Você compõe, musicaliza, produz, escreve, trabalha com seriedade, noites e
noites sem dormir, dias e dias passando necessidade, pois esta é a realidade de
quem faz arte no Tocantins, e ainda não somos reconhecidos por isso. Vou embora
do Tocantins, pois isso não é justo”. Meu riso preso ameaçava desatar as
amarras.
Em meio ao silencio que
reinou em volta da nossa mesa, “Moco Diziderio” se aproximou novamente e lascou
outra pergunta: “O senhor só pinta quadros de Jesus Cristo, ou pinta do capeta
Também?” Nilo Alves ameaçou levantar-se, e alterado retrucou: “Seu porra, seu
caralho, eu não pinto quadro de ninguém, nem de Deus nem do diabo.
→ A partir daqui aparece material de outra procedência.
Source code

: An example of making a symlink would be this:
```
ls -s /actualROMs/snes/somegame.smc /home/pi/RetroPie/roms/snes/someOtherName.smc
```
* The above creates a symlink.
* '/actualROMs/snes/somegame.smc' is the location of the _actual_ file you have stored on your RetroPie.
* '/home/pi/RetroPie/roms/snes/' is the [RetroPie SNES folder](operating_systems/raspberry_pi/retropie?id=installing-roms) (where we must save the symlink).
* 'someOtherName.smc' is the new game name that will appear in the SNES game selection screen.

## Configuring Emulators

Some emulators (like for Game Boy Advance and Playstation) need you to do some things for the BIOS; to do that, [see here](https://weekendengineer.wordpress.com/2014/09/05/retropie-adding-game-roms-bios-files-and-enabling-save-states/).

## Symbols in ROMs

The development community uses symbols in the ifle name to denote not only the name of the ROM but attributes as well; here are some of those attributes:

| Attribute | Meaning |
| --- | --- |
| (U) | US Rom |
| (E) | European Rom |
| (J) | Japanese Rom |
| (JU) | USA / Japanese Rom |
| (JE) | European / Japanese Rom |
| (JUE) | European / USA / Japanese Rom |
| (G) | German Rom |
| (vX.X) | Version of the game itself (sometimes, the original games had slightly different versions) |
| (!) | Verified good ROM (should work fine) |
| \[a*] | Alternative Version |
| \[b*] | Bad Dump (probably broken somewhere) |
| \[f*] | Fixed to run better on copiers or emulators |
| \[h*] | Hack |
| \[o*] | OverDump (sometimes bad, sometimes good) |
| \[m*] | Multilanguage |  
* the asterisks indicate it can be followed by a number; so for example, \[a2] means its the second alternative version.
Eu sou é
cantor, compositor. Que desgraça de quadro de Jesus é essa? Que caralho a
quatro é esse?. Você já esta passando dos limites, eu sou é cantor seu
imbecil!!” Neste momento me posicionei entre os dois, pois o clima ferveu. E meu
amigo então retrucou: “Chega!!! Vou mudar de vida, vou ser camelô, vou montar
um cabaré, e ser mais respeitado.”
Alguns minutos depois “Moco
Diziderio” voltou, aproximou da nossa mesa e lascou: “Agora que me lembrei
direito do senhor. Na semana passada o senhor vendeu um quadro de Jesus Cristo
que pintou para minha vó, ela lhe pagou e você sumiu como troco!!!” Ciente do
perigo que o jovem corria, o peguei pelo braço e o conduzi até o local onde
sempre preferia sentar. Após depositar mais dez reais no bolço de sua camisa
retornei para a convivência raivosa do meu irmão e amigo Nilo Alves, e ele
vociferava: “Vou deixar de cantar, vou embora do Tocantins, pois Isso aqui é
revoltante, ninguém valoriza o seu trabalho. Acho que não vale a pena insistir,
não compensa continuar enxugando gelo”. Nada disso aconteceu. Ele continuou
cantando, compondo, escrevendo maravilhosamente e fortalecendo sua persistência
em furar pedra com prego de papelão. Foi acima de tudo um resistente, um
vencedor. Um artista à frente do seu tempo.